Acquired needs theory studies individuals needs and classify them into as three motivating drivers, need for achievement, power or affiliation.
In acquired needs theory, McClelland proposes each person falls into one three types of needs based on personal preference and personal experience of that person.
David McClelland describes how an individual’s life experiences can change the type of individual needs over time.
McClelland suggested that regardless of our gender, culture, or age, we all have three motivating drivers, and one of these will be our dominant motivating driver.
This dominant motivator is largely dependent on our culture and life experiences.
David C. McClelland’s acquired needs theory is also known as “human motivation theory “, “Motivational Needs Theory”.
It is used to understand the need of employees and create a strategy for the motivating process in the organization.
Acquired Needs Theory Classifies Needs in 3 Types
- Need for achievement (nAch).
- Need for power (nPow).
- Need for affiliation (nAfl).
1. Need for Achievement (nAch)
The drive to excel, to achieve in relation to a set of standards, to strive to succeed. The theory focuses on three needs: achievement, power, and affiliation.
Some people have a compelling drive to succeed. They are striving for personal achievement rather than the rewards of success per se. This drive is the achievement need (nAch).
McClelland found that high achievers differentiate themselves from others by their desire to do things better;
Features of people with Need for achievement (nAch);
- They seek personal responsibility for finding solutions to problems.
- They want to receive rapid feedback on their performance so they can tell easily whether they are improving or not.

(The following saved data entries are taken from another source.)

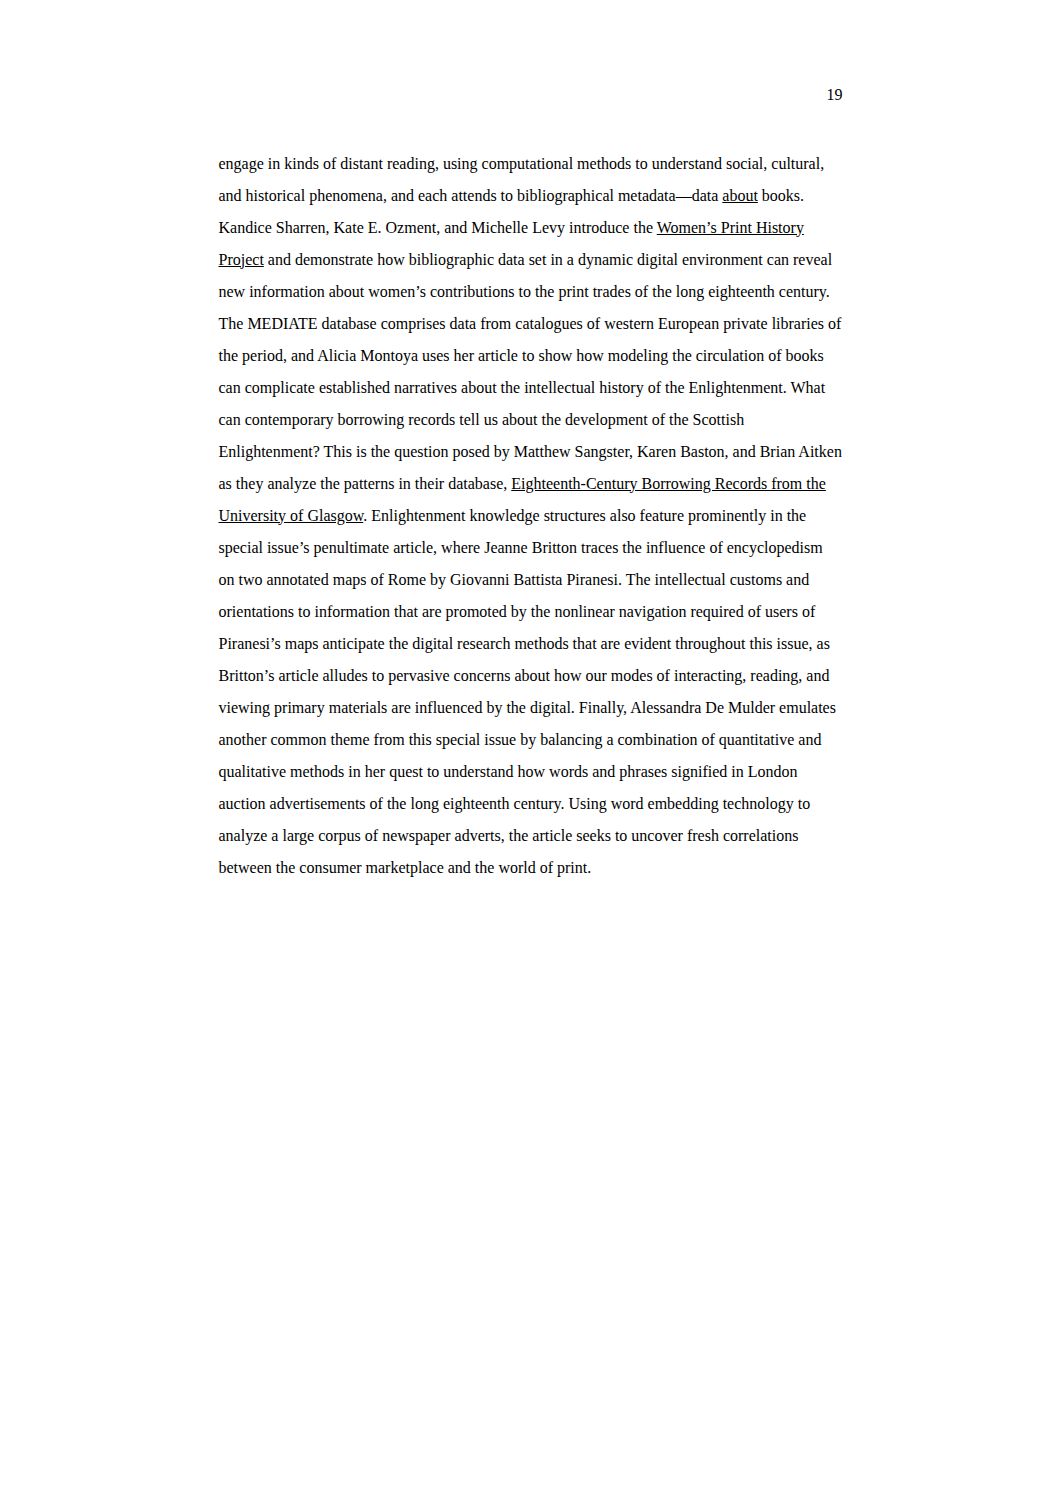19
engage in kinds of distant reading, using computational methods to understand social, cultural, and historical phenomena, and each attends to bibliographical metadata—data about books. Kandice Sharren, Kate E. Ozment, and Michelle Levy introduce the Women’s Print History Project and demonstrate how bibliographic data set in a dynamic digital environment can reveal new information about women’s contributions to the print trades of the long eighteenth century. The MEDIATE database comprises data from catalogues of western European private libraries of the period, and Alicia Montoya uses her article to show how modeling the circulation of books can complicate established narratives about the intellectual history of the Enlightenment. What can contemporary borrowing records tell us about the development of the Scottish Enlightenment? This is the question posed by Matthew Sangster, Karen Baston, and Brian Aitken as they analyze the patterns in their database, Eighteenth-Century Borrowing Records from the University of Glasgow. Enlightenment knowledge structures also feature prominently in the special issue’s penultimate article, where Jeanne Britton traces the influence of encyclopedism on two annotated maps of Rome by Giovanni Battista Piranesi. The intellectual customs and orientations to information that are promoted by the nonlinear navigation required of users of Piranesi’s maps anticipate the digital research methods that are evident throughout this issue, as Britton’s article alludes to pervasive concerns about how our modes of interacting, reading, and viewing primary materials are influenced by the digital. Finally, Alessandra De Mulder emulates another common theme from this special issue by balancing a combination of quantitative and qualitative methods in her quest to understand how words and phrases signified in London auction advertisements of the long eighteenth century. Using word embedding technology to analyze a large corpus of newspaper adverts, the article seeks to uncover fresh correlations between the consumer marketplace and the world of print.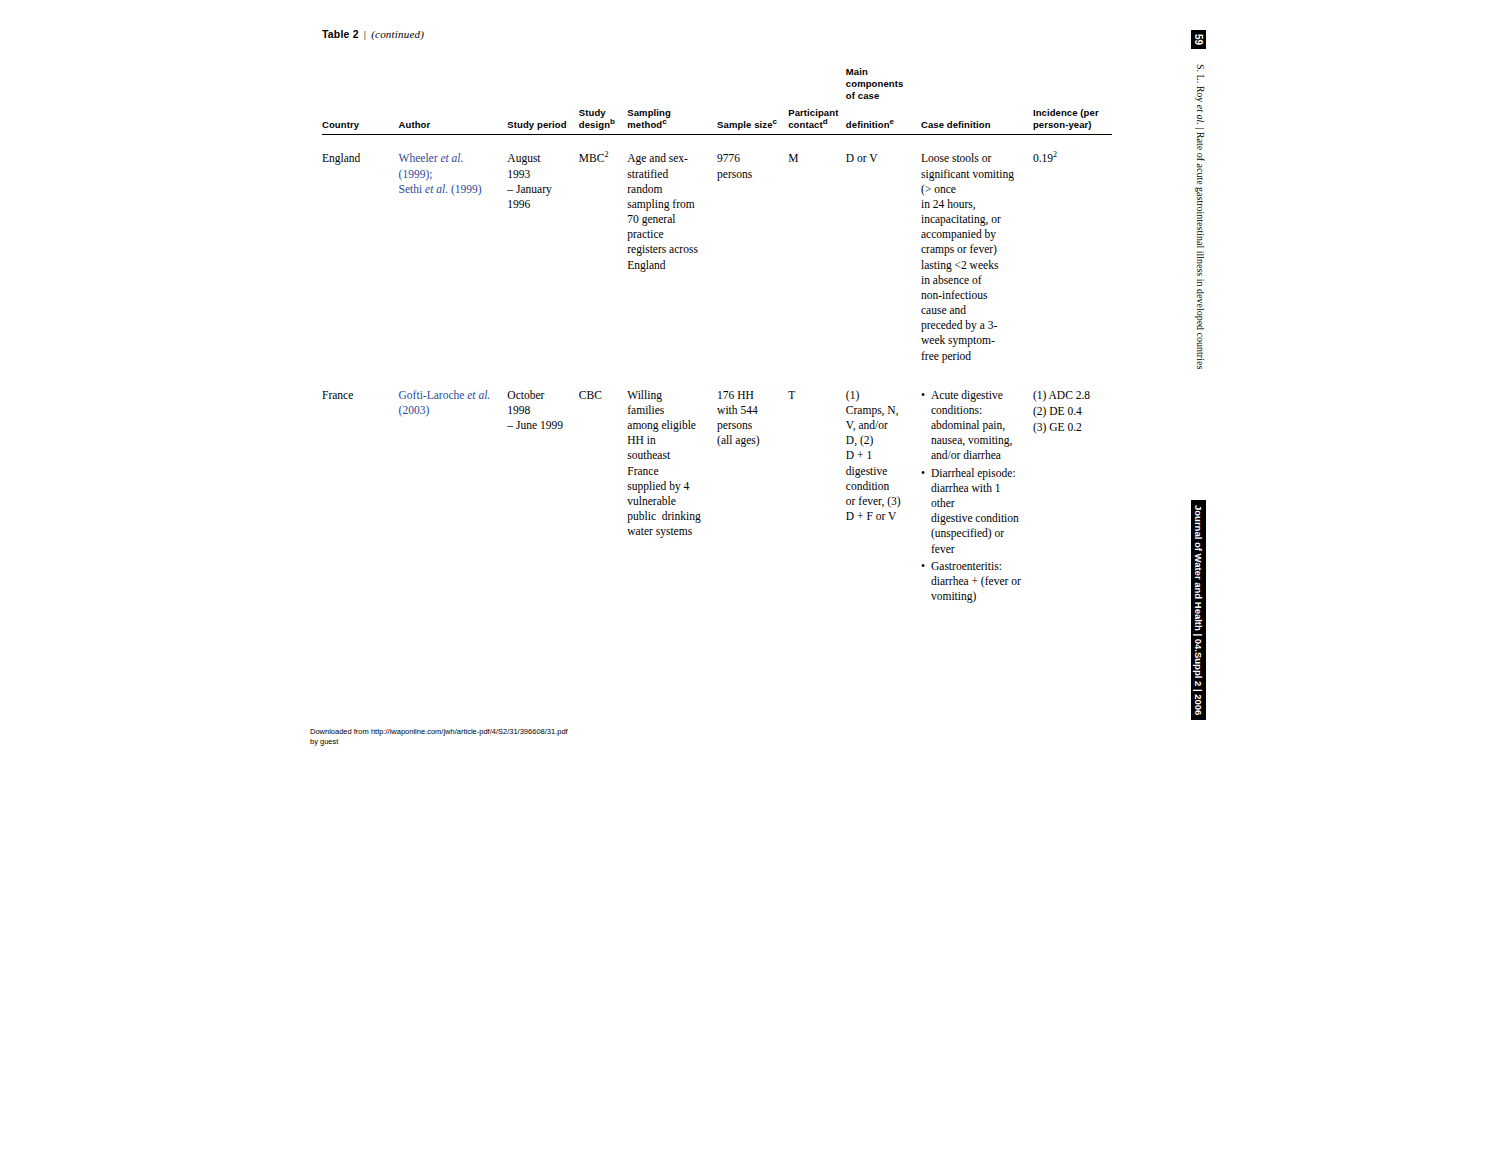Table 2|(continued)
| | | | | | | | Main components of case | | |
| --- | --- | --- | --- | --- | --- | --- | --- | --- | --- |
| Country | Author | Study period | Study design b | Sampling method c | Sample size c | Participant contact d | definition e | Case definition | Incidence (per person-year) |
| England | Wheeler et al. (1999); Sethi et al. (1999) | August 1993 – January 1996 | MBC 2 | Age and sex- stratified random sampling from 70 general practice registers across England | 9776 persons | M | D or V | Loose stools or significant vomiting (> once in 24 hours, incapacitating, or accompanied by cramps or fever) lasting <2 weeks in absence of non-infectious cause and preceded by a 3- week symptom- free period | 0.19 2 |
| France | Gofti-Laroche et al. (2003) | October 1998 – June 1999 | CBC | Willing families among eligible HH in southeast France supplied by 4 vulnerable public drinking water systems | 176 HH with 544 persons (all ages) | T | (1) Cramps, N, V, and/or D, (2) D + 1 digestive condition or fever, (3) D + F or V | Acute digestive conditions: abdominal pain, nausea, vomiting, and/or diarrhea Diarrheal episode: diarrhea with 1 other digestive condition (unspecified) or fever Gastroenteritis: diarrhea + (fever or vomiting) | (1) ADC 2.8 (2) DE 0.4 (3) GE 0.2 |
59
S. L. Roy et al. | Rate of acute gastrointestinal illness in developed countries
Journal of Water and Health | 04.Suppl 2 | 2006
Downloaded from http://iwaponline.com/jwh/article-pdf/4/S2/31/396608/31.pdf
by guest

- They can set moderately challenging goals. High achievers are not gamblers; they dislike succeeding by chance.
- High achievers perform best when they perceive their probability of success as 50-50.
- They like to set goals that require stretching themselves a little.
2. Need for Power (nPow)
The need to make others behave in a way that they would not have behaved otherwise.
Need for power (nPow) features are;
- The desire to have an impact, to be influential, and to control others.
- Individuals high in nPow enjoy being “in charge.”
- Strive for influence over others.
- Prefer to be placed into competitive and status-oriented situations.
- Tend to be more concerned with prestige and gaining influence over others than with effective performance.
3. Need for Affiliation (nAfl)
The desire for friendly and close interpersonal relationships.
Features of Need for affiliation (nAfl) are;
- This need has received the least attention from researchers.
- Individuals with a high affiliation motive strive for friendship.
- Prefer cooperative situations rather than competitive ones.
- Desire relationships involving a high degree of mutual understanding.
Relying on an extensive amount of research, some reasonably well-supported predictions can be made based on the relationship between achievement need and job performance;
- First, individuals with a high need to achieve prefer job situations with personal responsibility, feedback, and an intermediate degree of risk. When these characteristics arc prevalent, high achievers will be strongly motivated.
- Second, a high need to achieve docs not necessarily lead to being a good manager, especially in large organizations People with a high achievement need are interested in how well they do personally and not in influencing others to do well.
- Third, the needs for affiliation and power tend to be closely related to managerial success. The best managers are high in their need for power and low in their need for affiliation.
- Finally, employees have been successfully trained to stimulate their achievement need.
Trainers have been effective in teaching individuals to think in terms of accomplishments, winning, and success, and then helping them to learn how to act in a high achievement way by preferring situations where they have personal responsibility, feedback, and moderate risks.